En 1998, il voit enfin publié Hémoglobine blues, son premier roman (rédigé en 1995). Mais à raison de 7 francs  à l’époque (environ 1,35 euros) gagnés par ouvrage vendu, les 30 000 francs (environ 5867 euros) qu’il perçoit en 1998 demeuraient insuffisants pour vivre. Il resta donc à son poste chez Ipsos, où il encadrait des enquêteurs, pour un salaire annuel de 80 000 francs (15381 euros).

Comme la plupart des écrivains-travailleurs, Philippe Thirault restait condamné à une perpétuelle insatisfaction. Au bureau, il demeurait taraudé par le sentiment de perdre son temps et son talent. Et, devant son manuscrit, il était limité par la fatigue et la nécessité de se lever tôt le lendemain.

Mais le bureau ne procure pas qu’une sensation de gâchis. Plongés de force dans une bourdonnante collectivité, les écrivains ont accès à toutes sortes de caractères, sentiments, conflits, qui peuvent aiguiser leur réflexion et inspirer leur écriture. Le travail peut aussi mettre l’écrivain aux prises avec toutes sortes de problèmes moraux, susceptibles de le poursuivre jusque dans ses romans.

 

Trouver le temps d’écrire

 

Ainsi, des tiroirs du bureau peut donc sor­tir un tas d’impressions et de souffrances fécondes. Encore faut-il garder du temps pour les exploiter.De ce point de vue, la législation a beaucoup fait pour la littérature. Les 50 heures de travail hebdomadaires en vigueur au début du siècle ont sans doute gâché de nombreuses vocations.

Robert Sabatier, élu à l’académie Goncourt en 1971,  racontait la dureté de ses débuts ouvriers, dans les années 30 : « J’étais apprenti dans une impri­merie. On travaillait 48 heures par se­maine. Je faisais des livraisons en voiture à bras, harnaché comme un cheval.
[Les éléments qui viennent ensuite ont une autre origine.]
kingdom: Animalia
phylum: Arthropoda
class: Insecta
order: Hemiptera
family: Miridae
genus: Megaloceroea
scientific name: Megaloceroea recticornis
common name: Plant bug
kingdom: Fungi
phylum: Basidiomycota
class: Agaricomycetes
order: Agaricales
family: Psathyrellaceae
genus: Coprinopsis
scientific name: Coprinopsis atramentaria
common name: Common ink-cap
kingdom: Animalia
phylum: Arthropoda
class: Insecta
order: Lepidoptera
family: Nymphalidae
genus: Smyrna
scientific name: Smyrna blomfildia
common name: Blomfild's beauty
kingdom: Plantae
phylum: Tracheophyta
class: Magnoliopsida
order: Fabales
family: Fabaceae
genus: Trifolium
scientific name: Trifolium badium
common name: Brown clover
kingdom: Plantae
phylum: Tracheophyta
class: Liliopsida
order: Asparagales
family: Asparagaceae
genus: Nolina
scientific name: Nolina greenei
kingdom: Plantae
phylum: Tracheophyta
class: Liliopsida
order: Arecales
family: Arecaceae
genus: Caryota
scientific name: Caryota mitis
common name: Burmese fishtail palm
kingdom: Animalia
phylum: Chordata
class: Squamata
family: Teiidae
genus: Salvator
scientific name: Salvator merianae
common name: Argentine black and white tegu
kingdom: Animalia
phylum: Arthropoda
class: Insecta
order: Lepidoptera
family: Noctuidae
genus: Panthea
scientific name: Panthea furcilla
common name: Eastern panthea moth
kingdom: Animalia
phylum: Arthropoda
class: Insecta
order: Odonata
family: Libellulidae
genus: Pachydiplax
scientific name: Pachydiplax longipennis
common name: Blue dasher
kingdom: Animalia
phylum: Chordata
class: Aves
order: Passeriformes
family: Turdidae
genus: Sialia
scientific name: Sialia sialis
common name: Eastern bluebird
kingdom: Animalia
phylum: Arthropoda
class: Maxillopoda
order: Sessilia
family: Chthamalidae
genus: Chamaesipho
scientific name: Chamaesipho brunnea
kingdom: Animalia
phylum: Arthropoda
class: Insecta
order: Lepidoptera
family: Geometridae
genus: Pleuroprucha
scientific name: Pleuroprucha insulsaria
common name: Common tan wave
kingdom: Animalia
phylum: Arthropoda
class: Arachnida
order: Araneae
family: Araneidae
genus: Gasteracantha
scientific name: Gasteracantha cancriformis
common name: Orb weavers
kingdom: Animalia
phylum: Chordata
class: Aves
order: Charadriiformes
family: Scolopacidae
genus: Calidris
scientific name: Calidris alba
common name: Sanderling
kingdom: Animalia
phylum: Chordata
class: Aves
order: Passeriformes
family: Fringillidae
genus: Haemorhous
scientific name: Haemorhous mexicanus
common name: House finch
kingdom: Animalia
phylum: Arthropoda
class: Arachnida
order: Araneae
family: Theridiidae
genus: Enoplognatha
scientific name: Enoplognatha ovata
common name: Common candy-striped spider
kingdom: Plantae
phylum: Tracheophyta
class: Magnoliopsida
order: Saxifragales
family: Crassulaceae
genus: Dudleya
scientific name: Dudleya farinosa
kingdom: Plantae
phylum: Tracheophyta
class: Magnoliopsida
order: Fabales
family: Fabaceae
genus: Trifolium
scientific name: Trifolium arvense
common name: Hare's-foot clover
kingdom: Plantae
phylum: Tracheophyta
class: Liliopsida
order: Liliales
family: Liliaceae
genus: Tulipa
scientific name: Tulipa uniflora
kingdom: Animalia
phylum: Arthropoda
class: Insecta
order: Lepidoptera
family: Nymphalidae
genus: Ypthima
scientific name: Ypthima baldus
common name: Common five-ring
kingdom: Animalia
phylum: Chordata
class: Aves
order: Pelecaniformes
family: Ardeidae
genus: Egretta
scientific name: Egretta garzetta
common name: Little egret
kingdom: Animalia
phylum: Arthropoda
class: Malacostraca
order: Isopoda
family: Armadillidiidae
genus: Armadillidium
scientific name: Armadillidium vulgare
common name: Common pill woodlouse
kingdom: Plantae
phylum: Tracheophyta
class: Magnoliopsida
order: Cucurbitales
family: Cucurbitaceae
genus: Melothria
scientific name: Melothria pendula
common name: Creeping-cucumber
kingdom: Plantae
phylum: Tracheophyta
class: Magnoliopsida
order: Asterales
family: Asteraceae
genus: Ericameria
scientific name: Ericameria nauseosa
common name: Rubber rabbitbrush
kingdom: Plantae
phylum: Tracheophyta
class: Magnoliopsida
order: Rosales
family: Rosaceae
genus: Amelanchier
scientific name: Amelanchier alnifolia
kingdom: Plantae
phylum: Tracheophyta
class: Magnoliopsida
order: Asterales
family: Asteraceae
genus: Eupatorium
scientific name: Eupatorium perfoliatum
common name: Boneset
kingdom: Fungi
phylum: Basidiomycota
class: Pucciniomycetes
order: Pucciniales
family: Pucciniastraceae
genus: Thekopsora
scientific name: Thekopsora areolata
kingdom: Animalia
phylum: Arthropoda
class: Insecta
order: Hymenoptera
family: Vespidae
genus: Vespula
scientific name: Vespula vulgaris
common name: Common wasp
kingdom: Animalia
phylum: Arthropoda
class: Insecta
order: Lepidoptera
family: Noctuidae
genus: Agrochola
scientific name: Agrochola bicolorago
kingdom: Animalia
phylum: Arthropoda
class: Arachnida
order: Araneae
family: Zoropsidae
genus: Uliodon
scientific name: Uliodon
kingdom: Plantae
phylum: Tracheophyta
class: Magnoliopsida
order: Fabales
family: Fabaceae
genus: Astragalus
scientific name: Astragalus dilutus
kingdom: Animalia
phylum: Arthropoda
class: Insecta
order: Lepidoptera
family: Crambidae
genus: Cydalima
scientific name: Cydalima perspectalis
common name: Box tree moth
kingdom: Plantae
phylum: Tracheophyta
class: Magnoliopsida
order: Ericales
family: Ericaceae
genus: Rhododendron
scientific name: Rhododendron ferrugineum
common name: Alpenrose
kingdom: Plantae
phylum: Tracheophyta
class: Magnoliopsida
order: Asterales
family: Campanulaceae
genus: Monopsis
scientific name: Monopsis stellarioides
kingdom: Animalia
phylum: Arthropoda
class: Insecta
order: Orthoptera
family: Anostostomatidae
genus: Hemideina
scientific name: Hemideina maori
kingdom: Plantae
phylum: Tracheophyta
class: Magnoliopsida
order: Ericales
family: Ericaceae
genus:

De temps en temps je m’arrêtais et je lisais. Mais il était difficile de garder des forces pour l’écriture. »

Aujourd’hui avec les 35 heures, les auteurs peu­vent souffler. Mais quel rythme d’écriture adopter, qui épouse harmonieusement les courbes de la vie professionnelle ?

Certains se débrouillent pour travailler quotidiennement à leur récit. Mais il est difficile, lorsque le ré­cit est interrompu par une journée de travail, de lui garder une tension et une tonalité constantes.

Pour ceux qui répugnent à écrire par intermittence, il reste de larges plages de temps. Aujourd’hui, le marché du travail offre plus de souplesse : 35 h, RTT, compte épargne temps…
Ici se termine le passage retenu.